Recommended PCR reaction system (prepared on ice)
Components | Volume (μL) | Final concentration |
ddH2O | to 50 μL | - |
2×Profusion™ PCR buffer (containing Mg 2+ ) | 25 μL | 1× |
10mM dNTP | 1uL | 0.2mM |
DNA template | Moderate | - |
Primer forward (10 μM) | 2.5 μL | 0.5 μM |
Primer reverse (10 μM) | 2.5 μL | 0.5 μM |
Profusion™ DNA Polymerase (2 U/μL) | 0.5 μL | 1 U/50 μL |
【Note】
1) Reagent use: Please fully dissolve and mix before use.
2) Polymerase concentration: 1 U/50 μL is recommended, and can be optimized between 0.5-2 U/50 μL, but should not exceed 2 U/50 μL.
3) Addition of polymerase: High-fidelity polymerase has 3'→5' exonuclease activity, which may degrade the primer. When preparing the reaction system, the enzyme should be added last.
4) Final concentration of Mg 2+ : The final concentration of the system is 1.5 mM. If there is a special need, 50 mM MgCl 2 can be used , and the concentration can be increased by 0.2-0.5 mM.
5) High GC template: When amplifying fragments with high GC content, adding DMSO with a final concentration of 3% to the system is beneficial to amplification and can significantly improve the efficiency of amplification.

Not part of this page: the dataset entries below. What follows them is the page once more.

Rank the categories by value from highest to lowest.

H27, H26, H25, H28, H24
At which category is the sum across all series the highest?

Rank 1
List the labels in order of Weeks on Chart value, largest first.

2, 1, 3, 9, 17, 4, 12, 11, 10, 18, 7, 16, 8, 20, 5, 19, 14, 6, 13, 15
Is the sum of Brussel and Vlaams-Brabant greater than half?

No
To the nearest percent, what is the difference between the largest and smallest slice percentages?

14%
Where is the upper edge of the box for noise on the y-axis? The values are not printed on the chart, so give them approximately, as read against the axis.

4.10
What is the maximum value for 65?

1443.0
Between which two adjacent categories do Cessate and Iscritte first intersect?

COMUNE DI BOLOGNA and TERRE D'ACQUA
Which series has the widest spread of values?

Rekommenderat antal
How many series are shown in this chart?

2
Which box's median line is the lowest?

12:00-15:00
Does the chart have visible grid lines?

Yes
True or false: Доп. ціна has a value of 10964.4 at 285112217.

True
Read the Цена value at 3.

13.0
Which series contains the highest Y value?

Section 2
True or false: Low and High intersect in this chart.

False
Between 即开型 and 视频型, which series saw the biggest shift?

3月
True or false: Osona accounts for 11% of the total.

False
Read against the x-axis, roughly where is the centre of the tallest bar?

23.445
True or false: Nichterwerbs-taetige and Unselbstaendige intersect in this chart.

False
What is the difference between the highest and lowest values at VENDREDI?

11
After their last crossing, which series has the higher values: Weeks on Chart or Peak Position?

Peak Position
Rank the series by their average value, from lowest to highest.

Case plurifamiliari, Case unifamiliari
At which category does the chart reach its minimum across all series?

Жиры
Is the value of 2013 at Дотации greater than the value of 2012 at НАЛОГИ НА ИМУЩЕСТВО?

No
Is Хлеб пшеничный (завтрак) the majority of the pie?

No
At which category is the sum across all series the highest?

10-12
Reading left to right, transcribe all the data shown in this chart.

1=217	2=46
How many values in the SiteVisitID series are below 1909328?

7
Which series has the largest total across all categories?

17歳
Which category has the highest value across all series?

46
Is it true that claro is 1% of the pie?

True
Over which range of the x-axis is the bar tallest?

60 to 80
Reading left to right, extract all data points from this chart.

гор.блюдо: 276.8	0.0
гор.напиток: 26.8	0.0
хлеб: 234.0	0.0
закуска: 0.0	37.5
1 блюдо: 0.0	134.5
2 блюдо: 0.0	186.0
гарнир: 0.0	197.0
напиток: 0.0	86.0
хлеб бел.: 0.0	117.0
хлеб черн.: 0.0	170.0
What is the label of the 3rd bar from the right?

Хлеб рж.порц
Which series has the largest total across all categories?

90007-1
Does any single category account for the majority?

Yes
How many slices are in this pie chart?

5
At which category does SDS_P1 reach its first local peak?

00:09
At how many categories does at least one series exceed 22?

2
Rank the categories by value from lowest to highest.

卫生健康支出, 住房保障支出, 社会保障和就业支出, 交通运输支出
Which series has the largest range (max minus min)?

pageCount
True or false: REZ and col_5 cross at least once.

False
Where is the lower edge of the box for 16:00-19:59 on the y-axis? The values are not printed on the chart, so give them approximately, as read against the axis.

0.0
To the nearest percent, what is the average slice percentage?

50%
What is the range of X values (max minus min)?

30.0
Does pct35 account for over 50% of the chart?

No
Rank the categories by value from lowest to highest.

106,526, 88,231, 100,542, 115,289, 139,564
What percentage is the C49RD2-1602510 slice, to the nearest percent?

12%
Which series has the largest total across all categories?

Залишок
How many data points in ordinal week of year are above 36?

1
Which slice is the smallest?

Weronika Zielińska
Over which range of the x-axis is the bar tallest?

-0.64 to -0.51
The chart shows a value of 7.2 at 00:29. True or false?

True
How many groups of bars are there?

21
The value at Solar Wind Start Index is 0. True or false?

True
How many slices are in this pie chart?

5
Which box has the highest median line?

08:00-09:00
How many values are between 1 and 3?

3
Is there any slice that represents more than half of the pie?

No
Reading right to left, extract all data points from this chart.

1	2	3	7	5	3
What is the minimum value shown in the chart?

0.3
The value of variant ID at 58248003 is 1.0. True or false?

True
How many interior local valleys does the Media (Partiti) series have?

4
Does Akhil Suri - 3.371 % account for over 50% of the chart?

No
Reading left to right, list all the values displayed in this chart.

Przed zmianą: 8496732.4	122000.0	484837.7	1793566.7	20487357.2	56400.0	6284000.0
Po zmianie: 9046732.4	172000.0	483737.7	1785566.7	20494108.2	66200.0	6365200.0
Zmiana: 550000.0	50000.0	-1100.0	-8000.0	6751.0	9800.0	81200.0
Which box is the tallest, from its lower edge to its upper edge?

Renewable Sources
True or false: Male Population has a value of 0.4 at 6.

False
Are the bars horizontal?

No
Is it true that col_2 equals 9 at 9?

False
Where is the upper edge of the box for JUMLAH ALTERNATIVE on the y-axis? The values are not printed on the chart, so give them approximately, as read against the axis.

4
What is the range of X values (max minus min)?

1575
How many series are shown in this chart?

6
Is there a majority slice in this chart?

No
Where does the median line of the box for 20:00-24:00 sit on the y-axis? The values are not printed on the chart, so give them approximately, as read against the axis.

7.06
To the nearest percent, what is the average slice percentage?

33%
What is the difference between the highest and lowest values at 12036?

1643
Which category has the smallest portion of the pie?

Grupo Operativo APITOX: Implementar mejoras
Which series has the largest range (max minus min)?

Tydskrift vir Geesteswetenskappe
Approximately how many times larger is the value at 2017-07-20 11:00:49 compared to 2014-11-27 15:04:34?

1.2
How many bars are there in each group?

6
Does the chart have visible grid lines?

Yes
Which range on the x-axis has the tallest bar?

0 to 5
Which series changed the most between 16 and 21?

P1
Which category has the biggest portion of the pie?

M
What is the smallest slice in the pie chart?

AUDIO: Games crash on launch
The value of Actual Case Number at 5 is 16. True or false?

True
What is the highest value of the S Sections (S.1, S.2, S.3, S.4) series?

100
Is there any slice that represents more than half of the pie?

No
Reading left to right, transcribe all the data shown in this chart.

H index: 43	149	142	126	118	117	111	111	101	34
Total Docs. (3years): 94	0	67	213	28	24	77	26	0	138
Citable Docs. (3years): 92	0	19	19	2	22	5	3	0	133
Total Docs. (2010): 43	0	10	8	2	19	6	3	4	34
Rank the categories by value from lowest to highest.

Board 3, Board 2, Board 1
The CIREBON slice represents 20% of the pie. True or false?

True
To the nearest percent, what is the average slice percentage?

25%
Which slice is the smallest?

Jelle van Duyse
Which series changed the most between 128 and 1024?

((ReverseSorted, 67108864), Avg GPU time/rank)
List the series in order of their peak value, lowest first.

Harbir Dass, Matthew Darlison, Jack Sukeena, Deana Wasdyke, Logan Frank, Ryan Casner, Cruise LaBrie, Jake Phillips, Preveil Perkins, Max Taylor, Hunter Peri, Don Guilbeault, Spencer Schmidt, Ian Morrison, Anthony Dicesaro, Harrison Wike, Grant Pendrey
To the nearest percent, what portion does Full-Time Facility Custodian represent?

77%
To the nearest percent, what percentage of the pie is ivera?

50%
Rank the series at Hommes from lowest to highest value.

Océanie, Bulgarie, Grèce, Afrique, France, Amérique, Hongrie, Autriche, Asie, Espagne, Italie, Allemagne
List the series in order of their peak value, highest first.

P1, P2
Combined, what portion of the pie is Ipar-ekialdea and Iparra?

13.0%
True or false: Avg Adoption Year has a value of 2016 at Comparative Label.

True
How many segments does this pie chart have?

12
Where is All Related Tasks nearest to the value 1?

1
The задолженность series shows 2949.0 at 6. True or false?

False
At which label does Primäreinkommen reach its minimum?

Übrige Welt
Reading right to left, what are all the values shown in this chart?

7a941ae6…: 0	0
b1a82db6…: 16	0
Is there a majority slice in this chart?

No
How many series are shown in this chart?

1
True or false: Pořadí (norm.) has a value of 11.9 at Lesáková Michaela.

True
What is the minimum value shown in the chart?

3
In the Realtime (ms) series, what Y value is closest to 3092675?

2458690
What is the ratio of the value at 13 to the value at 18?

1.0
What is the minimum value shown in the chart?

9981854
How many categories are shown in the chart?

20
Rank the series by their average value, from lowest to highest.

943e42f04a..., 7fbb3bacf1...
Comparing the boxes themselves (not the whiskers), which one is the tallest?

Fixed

Recommended usage of different templates (50 μL reaction system):
Template Type | Amplified fragment 1kb-10kb |
Genomic DNA | 50 ng-250 ng |
Plasmid or viral DNA | 1pg-10ng |
cDNA | 1-5 μL (no more than 10% of the total PCR reaction volume) |
PCR amplification program: There are three programs to choose from, and the two-step program is preferred.
Two-step method (preferred)
Cycle steps | temperature | time | Number of cycles |
Pre-denaturation | 98℃ | 30s | 1 |
transsexual | 98℃ | 5-10 sec | 25-35 |
extend | 72℃ | 15-30 sec/kb | |
Final extension | 72℃ | 5-10 min | 1 |
Three-step method (conventional procedure)
Cycle steps | temperature | time | Number of cycles |
Pre-denaturation | 98℃ | 30 sec | 1 |
transsexual | 98℃ | 5-10 sec | 25-35 |
annealing | 65℃ | 10-30 sec | |
extend | 72℃ | 15-30 sec/kb | |
Final extension | 72℃ | 10 min | 1 |
【Note】
1) Pre-denaturation temperature and time: Recommended temperature: 98°C, time: 30S, 3 min for complex and high GC content templates.
2) Annealing temperature and time: Recommended temperature: 72°C. A temperature gradient can also be set up to find the optimal temperature for annealing the index material as needed.
3) Extension temperature and time: Recommended temperature: 72°C. Time: 30 sec/kb. For complex templates, it can be extended to 60 sec/kb according to actual conditions.
4) Amplification product: Please store the PCR amplification product at -20℃ to prevent the enzyme from degrading the amplification product. The amplification product has a blunt end.
Precautions
1. This product is for scientific research purposes only!